- DIRECTIONS:
1 > What was the title of the book the narrator of the opera passage received for Christmas?
2 > Retype the opera passage starting with "When I was 12" and going on through "each other’s names.".

- PASSAGE:
________

Begun in 1914 and premiered in 1925, Wozzeck has class struggle, poverty and mental health problems as its principal subjects.

When I was 12 years old, I made a devastating discovery. The arias from my favourite operas – Rigoletto, Turandot, The Barber of Seville – which I played over and over again, winding and rewinding the cassettes ­until they ceased to work, did not ­necessarily have words that matched the beauty of the music. Intense study of a book I had received for Christmas called Stories from Opera taught me that although some of the soaring melodies I adored carried words about love, death, horror and tragedy, other lyrics, in translation, proved to be people agreeing where to meet later, or misremembering each other’s names.

________

(Page images and extracted text)

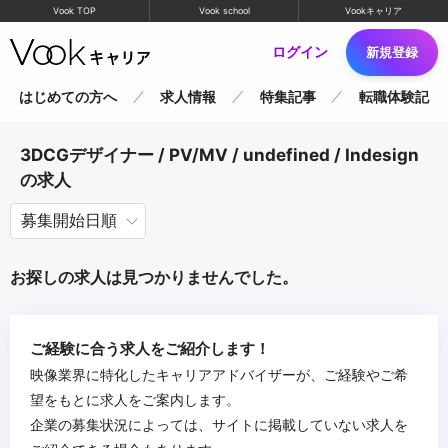
Vook TOP
Vook school
Vookキャリア
ログイン
新規登録
はじめての方へ
求人情報
特集記事
転職体験記
3DCGデザイナー / PV/MV / undefined / Indesign
の求人
お探しの求人は見つかりませんでした。
ご経験に合う求人をご紹介します！
映像業界に特化したキャリアアドバイザーが、ご経験やご希
望をもとに求人をご案内します。
企業の募集状況によっては、サイトに掲載していない求人を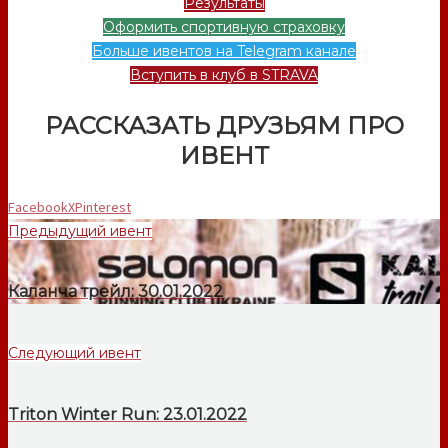
Результаты
Оформить спортивную страховку
Больше ивентов на Telegram канале
Вступить в клуб в STRAVA
РАССКАЗАТЬ ДРУЗЬЯМ ПРО
ИВЕНТ
Facebook
X
Pinterest
Предыдущий ивент
Каланча трейл: 30.01.2022
Следующий ивент
Triton Winter Run: 23.01.2022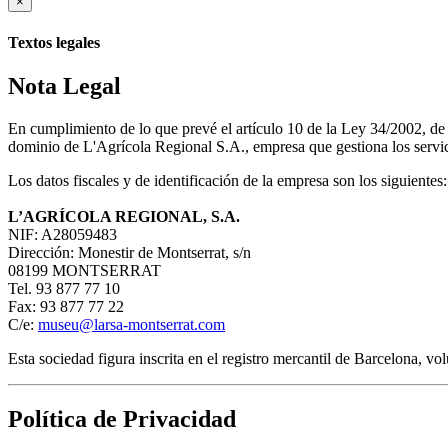
×
Textos legales
Nota Legal
En cumplimiento de lo que prevé el artículo 10 de la Ley 34/2002, d
dominio de L'Agrícola Regional S.A., empresa que gestiona los servici
Los datos fiscales y de identificación de la empresa son los siguientes:
L’AGRÍCOLA REGIONAL, S.A.
NIF: A28059483
Dirección: Monestir de Montserrat, s/n
08199 MONTSERRAT
Tel. 93 877 77 10
Fax: 93 877 77 22
C/e:
museu@larsa-montserrat.com
Esta sociedad figura inscrita en el registro mercantil de Barcelona, 
Política de Privacidad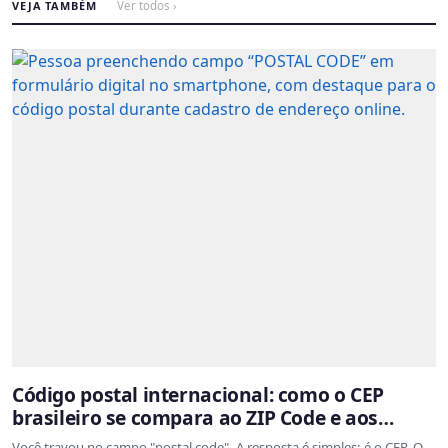
VEJA TAMBÉM
Ver todos ›
Código postal internacional: como o CEP
brasileiro se compara ao ZIP Code e aos
sistemas de outros países
Você travou no campo "postal code". A resposta é simples: é o CEP. O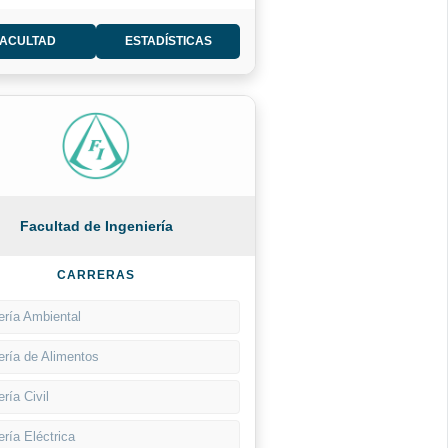
FACULTAD
ESTADÍSTICAS
Facultad de Ingeniería
CARRERAS
ería Ambiental
ería de Alimentos
ería Civil
ería Eléctrica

________

- TASK SOLUTIONS:
1 > Stories from Opera

2 >
When I was 12 years old, I made a devastating discovery. The arias from my favourite operas – Rigoletto, Turandot, The Barber of Seville – which I played over and over again, winding and rewinding the cassettes ­until they ceased to work, did not ­necessarily have words that matched the beauty of the music. Intense study of a book I had received for Christmas called Stories from Opera taught me that although some of the soaring melodies I adored carried words about love, death, horror and tragedy, other lyrics, in translation, proved to be people agreeing where to meet later, or misremembering each other’s names.